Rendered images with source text
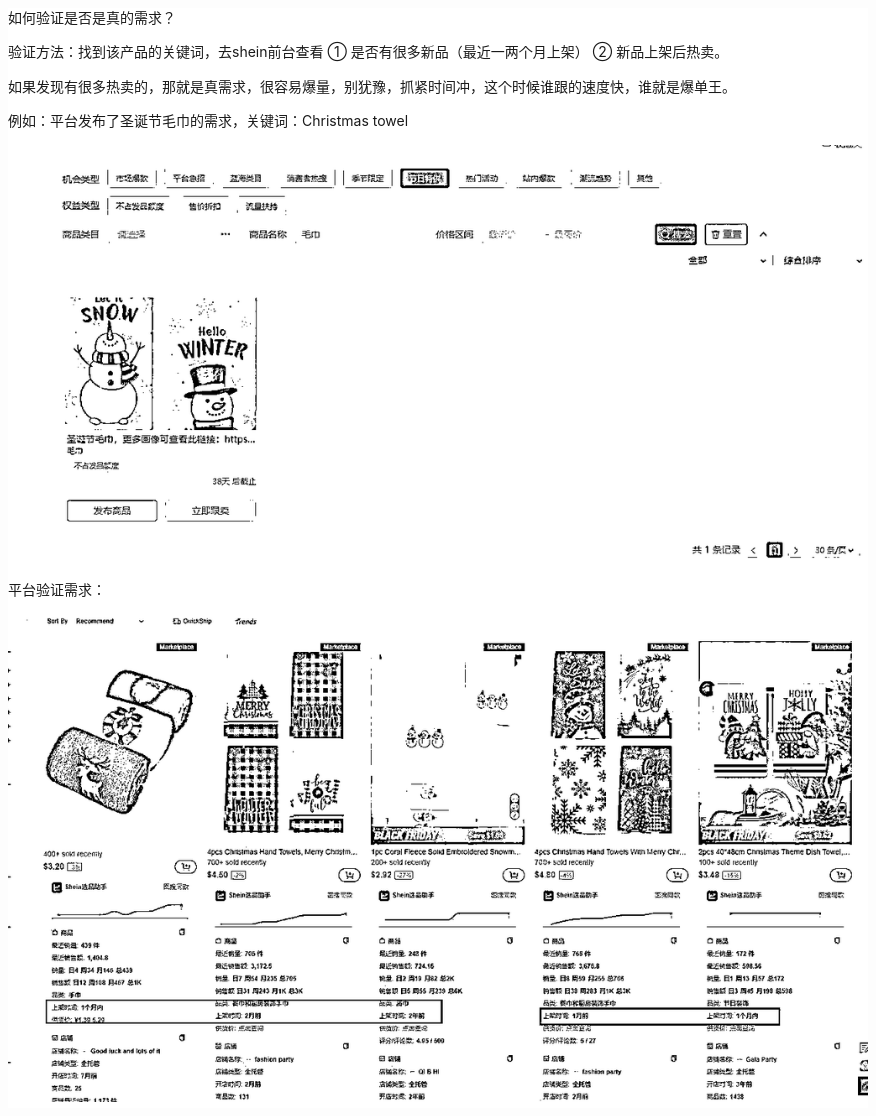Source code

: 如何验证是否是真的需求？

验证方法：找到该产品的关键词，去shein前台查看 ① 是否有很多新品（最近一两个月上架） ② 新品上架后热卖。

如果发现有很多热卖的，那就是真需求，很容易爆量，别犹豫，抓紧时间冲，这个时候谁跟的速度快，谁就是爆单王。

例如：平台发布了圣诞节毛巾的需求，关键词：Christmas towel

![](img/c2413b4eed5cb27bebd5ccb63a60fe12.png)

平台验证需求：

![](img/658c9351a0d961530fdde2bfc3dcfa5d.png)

## TASK ITEM
The copy you output must match the entries above exactly, except that it has no pictures.

## EXERCISE RESULT
Source code

: 如何验证是否是真的需求？

验证方法：找到该产品的关键词，去shein前台查看 ① 是否有很多新品（最近一两个月上架） ② 新品上架后热卖。

如果发现有很多热卖的，那就是真需求，很容易爆量，别犹豫，抓紧时间冲，这个时候谁跟的速度快，谁就是爆单王。

例如：平台发布了圣诞节毛巾的需求，关键词：Christmas towel

![](img/c2413b4eed5cb27bebd5ccb63a60fe12.png)

平台验证需求：

![](img/658c9351a0d961530fdde2bfc3dcfa5d.png)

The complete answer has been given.